▸ **EXERCISE OBJECTIVE**:
Copy verbatim the section of the Warriors passage below that begins with the words "Kerr is trying" and ends with "way too often.".
Segment Start: TEXT PASSAGE
The Golden State Warriors are going to master the art of the unnecessarily lazy turnover. Like the Pablo Picasso of their time, this collection of high-wire, highlight-stacked arsenal of talent are almost made to live life on the hardwood this recklessly. And similar to last year’s iteration of Top-10 chasing players, adding Kevin Durant has made the margin of error even greater on any single possession. As the crowd ooh’d and ahh’d on nearly every tic-tac-toe pass in anticipation of the dagger 3, the Warriors kept searching and probing despite the lack of a live play.
Kerr is trying to find the perfect way to have his team mesh together in what Steve Nash believes can be the greatest offense of all time. The players on the floor are trying to find the greatest highlight, the greatest illusion of perfection amongst the tangled web of this feeling out process. So around and around they go, seemingly throwing the ball around without a care in the world. Last season, this problem arose due to the system that relies so much on feel and continuity. Boredom settled in way too often.
Segment End: TEXT PASSAGE
Segment Start: RECORDED DATA
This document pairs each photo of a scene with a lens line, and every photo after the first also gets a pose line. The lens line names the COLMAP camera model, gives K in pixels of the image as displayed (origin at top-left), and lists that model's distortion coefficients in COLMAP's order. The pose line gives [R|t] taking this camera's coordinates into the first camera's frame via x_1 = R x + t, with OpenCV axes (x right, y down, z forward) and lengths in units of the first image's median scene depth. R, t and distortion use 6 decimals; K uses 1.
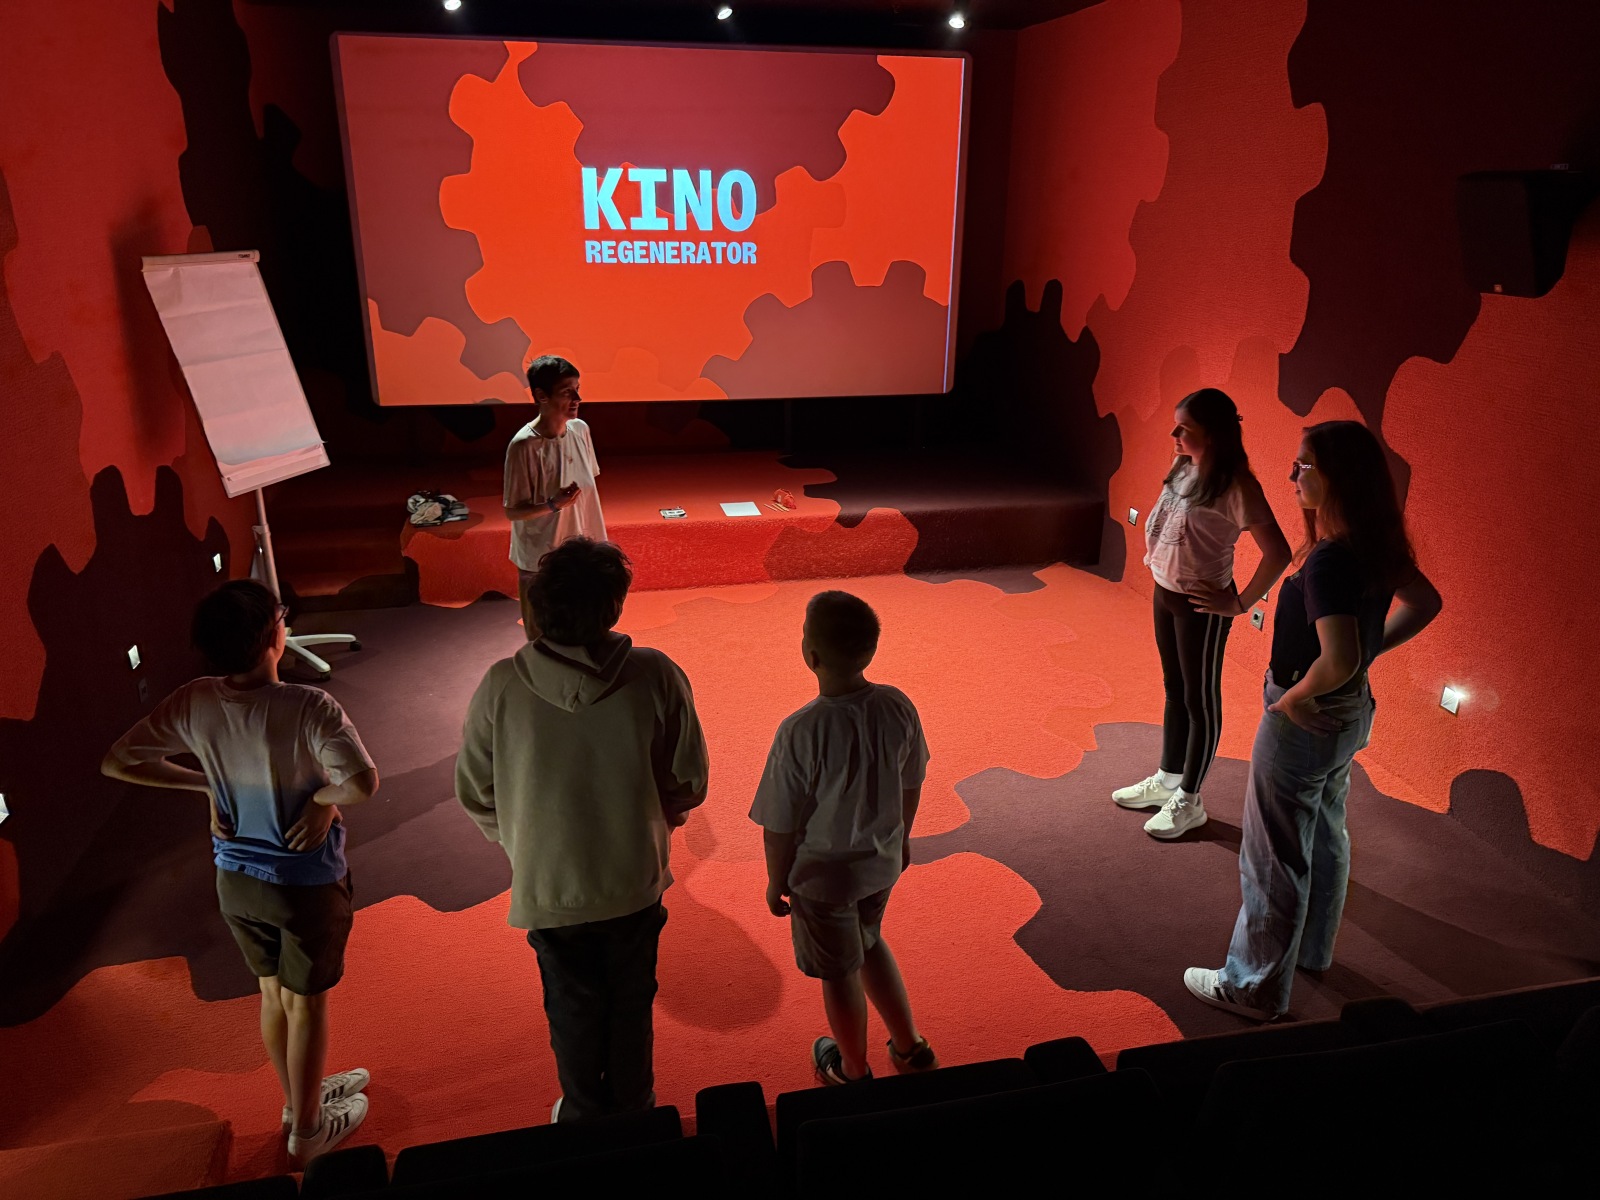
Segment End: RECORDED DATA
▸ **EXERCISE OUTPUT**:
Kerr is trying to find the perfect way to have his team mesh together in what Steve Nash believes can be the greatest offense of all time. The players on the floor are trying to find the greatest highlight, the greatest illusion of perfection amongst the tangled web of this feeling out process. So around and around they go, seemingly throwing the ball around without a care in the world. Last season, this problem arose due to the system that relies so much on feel and continuity. Boredom settled in way too often.